Proofs w/c 05May, Publication 02June

We received the schedule from Springer yesterday. It’s planned to send the book page proofs to us in the week commencing 5th May, and we have 12 days to review them and provide corrections. The Springer web site is now specifying a publication date of 2nd June. In the meantime, we’re working on some supplementary material that we plan to publish elsewhere in pwofc.com also on 2nd June – the analysis we undertook to identify the practice hierarchy, an overall practice hierarchy diagram, and an expanded overall set of references.

Publication Date – 16th May 2025

Springer are now advertising that our book – Collecting in the Icon Age – will be published on 16th May 2025. A write up of the book, its contents, authors, and the formats it will appear in, is on the Springer website. Various booksellers such as Waterstones are also advertising the book and enabling customers to pre-order it. The price of the hardback version is rather high….

We have had no communications from Springer about the detailed contents of the book as yet, but have been advised that we will be sent a schedule which will include the expected date the proofs will be sent to us.
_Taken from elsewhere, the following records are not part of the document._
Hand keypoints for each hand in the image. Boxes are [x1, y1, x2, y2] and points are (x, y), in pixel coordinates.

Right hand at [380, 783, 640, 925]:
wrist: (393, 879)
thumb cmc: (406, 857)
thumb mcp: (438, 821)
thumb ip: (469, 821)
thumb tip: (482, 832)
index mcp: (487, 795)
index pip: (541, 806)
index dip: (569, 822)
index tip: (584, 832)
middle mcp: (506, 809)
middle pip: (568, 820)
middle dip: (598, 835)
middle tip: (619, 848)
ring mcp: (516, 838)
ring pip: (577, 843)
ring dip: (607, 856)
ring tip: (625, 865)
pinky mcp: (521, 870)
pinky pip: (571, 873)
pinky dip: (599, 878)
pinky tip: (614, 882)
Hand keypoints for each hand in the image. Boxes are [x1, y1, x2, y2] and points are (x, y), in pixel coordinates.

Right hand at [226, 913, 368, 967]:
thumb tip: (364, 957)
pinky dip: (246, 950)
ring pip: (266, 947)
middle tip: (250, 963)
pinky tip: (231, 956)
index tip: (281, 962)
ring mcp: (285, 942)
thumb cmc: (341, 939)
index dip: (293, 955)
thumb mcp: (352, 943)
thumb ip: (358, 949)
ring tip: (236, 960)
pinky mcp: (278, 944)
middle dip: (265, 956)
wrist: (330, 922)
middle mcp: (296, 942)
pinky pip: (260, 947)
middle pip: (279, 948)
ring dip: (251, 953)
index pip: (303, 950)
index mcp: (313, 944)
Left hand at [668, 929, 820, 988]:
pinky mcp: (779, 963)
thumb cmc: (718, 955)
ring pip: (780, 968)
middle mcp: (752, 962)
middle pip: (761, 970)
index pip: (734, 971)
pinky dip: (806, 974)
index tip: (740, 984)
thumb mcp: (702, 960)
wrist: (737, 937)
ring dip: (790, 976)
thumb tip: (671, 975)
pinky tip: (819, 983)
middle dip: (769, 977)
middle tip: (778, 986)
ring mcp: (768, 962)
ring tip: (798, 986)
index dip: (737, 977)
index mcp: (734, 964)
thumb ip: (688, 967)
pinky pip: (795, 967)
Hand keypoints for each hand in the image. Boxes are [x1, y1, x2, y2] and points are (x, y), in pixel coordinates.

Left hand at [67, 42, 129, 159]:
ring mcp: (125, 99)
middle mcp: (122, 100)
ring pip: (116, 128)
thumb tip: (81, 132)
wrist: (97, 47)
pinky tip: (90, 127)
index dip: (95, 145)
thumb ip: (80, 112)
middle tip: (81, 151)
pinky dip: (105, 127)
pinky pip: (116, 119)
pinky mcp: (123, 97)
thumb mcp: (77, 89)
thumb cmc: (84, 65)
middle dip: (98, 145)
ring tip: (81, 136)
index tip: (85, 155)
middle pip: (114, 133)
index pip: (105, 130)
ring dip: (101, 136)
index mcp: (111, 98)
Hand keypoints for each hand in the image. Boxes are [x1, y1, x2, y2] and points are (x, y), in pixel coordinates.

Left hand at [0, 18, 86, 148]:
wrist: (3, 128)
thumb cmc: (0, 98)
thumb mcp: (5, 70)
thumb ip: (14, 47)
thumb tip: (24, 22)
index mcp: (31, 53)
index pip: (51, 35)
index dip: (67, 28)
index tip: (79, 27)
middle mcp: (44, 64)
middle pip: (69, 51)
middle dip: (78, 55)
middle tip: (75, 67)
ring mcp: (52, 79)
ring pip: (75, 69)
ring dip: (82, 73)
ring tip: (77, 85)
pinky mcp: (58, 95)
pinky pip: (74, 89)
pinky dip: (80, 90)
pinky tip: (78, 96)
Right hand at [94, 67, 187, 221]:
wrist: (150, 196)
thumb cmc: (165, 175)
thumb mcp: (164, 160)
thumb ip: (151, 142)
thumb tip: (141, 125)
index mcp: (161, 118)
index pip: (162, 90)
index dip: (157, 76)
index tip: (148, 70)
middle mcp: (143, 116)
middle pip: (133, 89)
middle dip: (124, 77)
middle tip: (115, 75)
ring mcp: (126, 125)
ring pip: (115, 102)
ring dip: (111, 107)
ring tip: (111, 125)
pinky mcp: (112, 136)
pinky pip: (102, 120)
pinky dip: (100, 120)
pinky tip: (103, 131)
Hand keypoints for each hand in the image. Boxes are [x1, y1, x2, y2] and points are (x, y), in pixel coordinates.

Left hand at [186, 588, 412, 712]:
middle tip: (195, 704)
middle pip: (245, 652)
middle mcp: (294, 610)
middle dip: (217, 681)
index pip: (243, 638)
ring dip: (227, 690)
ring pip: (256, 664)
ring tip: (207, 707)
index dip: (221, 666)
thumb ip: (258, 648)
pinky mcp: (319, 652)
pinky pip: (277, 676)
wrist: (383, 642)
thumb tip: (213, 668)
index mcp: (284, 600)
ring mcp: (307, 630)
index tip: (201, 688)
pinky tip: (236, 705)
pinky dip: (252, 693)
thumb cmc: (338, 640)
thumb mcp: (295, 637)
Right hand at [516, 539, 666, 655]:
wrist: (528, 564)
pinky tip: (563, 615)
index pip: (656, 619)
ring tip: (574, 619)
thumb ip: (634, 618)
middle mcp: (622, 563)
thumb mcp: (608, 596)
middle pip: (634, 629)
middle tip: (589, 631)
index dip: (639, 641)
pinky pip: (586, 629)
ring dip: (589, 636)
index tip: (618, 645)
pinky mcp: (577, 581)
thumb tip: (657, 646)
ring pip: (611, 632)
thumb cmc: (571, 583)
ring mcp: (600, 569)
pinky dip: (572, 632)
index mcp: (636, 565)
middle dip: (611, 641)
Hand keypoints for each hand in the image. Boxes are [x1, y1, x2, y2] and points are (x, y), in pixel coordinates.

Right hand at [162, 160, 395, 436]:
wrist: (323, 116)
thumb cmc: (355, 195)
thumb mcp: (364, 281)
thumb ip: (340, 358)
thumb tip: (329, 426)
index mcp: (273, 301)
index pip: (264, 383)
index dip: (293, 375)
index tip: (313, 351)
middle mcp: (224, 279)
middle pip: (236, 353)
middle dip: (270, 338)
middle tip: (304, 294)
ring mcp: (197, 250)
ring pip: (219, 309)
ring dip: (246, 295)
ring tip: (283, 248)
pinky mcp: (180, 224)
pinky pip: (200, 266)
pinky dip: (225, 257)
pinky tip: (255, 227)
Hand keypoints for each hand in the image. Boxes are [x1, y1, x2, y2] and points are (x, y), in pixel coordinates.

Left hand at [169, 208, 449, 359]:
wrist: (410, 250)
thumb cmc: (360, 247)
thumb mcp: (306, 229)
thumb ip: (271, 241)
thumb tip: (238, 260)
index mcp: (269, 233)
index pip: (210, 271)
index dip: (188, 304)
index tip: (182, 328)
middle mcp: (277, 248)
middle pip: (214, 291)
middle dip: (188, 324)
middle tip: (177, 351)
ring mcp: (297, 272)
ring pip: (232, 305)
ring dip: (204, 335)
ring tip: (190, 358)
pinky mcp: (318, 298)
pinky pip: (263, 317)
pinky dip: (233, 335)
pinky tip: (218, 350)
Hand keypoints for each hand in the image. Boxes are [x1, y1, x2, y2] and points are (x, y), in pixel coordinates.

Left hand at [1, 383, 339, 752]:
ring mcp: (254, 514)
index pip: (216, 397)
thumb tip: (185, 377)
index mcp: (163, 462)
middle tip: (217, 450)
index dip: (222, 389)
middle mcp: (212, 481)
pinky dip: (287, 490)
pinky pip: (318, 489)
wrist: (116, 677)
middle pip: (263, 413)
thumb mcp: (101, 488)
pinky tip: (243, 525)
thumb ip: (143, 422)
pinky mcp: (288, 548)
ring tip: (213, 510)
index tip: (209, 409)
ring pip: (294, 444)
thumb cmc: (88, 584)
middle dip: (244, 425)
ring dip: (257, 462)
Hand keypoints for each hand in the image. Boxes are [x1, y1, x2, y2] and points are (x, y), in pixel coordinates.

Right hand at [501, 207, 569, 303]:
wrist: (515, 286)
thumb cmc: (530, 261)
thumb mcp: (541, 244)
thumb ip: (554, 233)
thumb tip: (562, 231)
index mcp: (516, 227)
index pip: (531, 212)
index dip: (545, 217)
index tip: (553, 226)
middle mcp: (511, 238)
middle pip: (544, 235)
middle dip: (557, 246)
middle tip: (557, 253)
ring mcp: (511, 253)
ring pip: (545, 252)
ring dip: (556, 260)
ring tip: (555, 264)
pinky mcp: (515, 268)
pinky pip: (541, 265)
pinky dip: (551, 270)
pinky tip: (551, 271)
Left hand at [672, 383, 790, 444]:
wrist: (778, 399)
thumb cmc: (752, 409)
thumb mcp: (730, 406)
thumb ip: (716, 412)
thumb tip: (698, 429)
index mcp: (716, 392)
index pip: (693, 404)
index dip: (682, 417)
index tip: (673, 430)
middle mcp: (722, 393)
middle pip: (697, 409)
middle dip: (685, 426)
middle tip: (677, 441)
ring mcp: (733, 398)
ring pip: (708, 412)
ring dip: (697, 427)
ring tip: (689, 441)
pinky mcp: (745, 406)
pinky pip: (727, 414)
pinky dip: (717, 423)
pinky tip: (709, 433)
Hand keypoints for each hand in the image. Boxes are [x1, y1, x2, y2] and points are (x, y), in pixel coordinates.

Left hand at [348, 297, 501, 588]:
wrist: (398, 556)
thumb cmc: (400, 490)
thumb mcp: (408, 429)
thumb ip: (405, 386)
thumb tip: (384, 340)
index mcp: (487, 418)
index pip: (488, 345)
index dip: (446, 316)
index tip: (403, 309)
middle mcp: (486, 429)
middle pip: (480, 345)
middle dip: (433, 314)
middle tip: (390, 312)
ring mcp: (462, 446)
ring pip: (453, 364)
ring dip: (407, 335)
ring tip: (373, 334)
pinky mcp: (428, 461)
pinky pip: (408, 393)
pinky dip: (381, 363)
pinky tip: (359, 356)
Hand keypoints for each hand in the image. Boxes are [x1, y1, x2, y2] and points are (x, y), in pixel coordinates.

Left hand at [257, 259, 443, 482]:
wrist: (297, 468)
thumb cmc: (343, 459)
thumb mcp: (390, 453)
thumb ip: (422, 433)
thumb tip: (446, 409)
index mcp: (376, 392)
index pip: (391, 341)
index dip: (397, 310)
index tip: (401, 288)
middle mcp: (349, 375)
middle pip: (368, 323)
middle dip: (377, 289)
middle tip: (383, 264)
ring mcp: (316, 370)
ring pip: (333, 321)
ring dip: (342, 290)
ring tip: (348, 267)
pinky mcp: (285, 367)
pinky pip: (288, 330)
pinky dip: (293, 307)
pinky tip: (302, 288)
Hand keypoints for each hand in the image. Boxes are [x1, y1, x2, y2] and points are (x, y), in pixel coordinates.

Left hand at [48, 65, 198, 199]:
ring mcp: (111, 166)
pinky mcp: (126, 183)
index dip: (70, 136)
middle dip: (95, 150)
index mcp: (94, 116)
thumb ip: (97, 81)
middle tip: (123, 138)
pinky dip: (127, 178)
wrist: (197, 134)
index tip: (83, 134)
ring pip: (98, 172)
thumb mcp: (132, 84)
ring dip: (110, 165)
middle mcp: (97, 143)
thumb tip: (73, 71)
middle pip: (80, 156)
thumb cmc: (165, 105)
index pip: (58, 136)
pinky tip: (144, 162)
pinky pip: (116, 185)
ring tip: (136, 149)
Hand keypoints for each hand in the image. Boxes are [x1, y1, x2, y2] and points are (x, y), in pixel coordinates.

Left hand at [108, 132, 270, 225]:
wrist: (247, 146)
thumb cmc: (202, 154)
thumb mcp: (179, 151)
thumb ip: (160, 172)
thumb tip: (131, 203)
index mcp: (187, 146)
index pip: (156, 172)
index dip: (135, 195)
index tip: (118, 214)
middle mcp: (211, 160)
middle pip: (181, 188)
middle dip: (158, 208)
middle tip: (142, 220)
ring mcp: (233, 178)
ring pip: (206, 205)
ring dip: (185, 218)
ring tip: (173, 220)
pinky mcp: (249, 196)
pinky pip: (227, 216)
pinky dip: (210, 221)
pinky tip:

Collecting in the Icon Age – delivered

It’s been just over a year since Peter Tolmie and I signed a contract with Springer for a book on collecting – a year in which we’ve put a lot of work in. But at last, this morning we downloaded ‘Collecting in the Icon Age: IT’s impact on collecting practices’ to the publisher’s portal. It has ten chapters:

  1. The Icon Age and collecting practices – a primer
  2. Collecting contexts
  3. Source materials and their analysis
  4. Collecting practices
  5. IT’s impact on collecting practices
  6. The objects of collecting
  7. IT impacts on collectors forty years into the Icon Age
  8. The slide towards collecting context conformity
  9. Notes on collecting in the digital future
  10. Closing summary

I’m just hoping that it’ll still have 10 chapters and most of the contents when it emerges from the publisher’s editing machine…. Publication should be sometime in 2025.

Springing into action

Yesterday Peter Tolmie and I reached a significant milestone in our work on a book about collecting in the IT era: we signed a contract with the publisher Springer. It commits us to deliver the completed text to their editors by the end of June 2024. We would expect to have a firm publication date by the end of that year. So now, it’s a matter of feeding in some additional material, refining our arguments, and modifying the layout and text to match the Springer Style Guide.

The Spreadsheet – an OFC Superstar

Since my last post here, over 7 months ago, we’ve completed first substantial drafts of all 10 chapters of the book on Collecting in the IT era. The literature survey has made a substantial contribution to the material; and the use of an Excel spreadsheet enabled the process. This is just another example of the massive contribution that the humble spreadsheet has made to modern life since its inception in 1979. Designed ostensibly for manipulating numbers, it has proved equally useful for organising text.

In my first foray into writing books at the National Computing Centre in the 1980s, I tried recording key points that I read or discovered about a subject, in a Word document, and then rearranging them into separate chapters. It was a pretty effective method – but only worked for fairly concise units of text and relatively few of them. For this book I have used a spreadsheet to assemble more than 3,400 chunks of relevant points from over 300 books, papers and other sources; many of the chunks consisting of part-paragraphs of over 80 words of text either copied from digital texts or hand-typed-in. Against each chunk are columns of reference details and allocations to particular chapters. The ability to apply consistent organisation over such a large volume of material, and to be able to search and filter every column, provides a huge advancement in capability over my 1980’s efforts; a capability to identify key points, to assess differing views, and to construct new thoughts and ideas around a particular topic.

The simplicity and power of its structures across both numbers and text, makes the spreadsheet a premier performer in creating order from chaos; it is the hammer and wheel for 21st century individuals.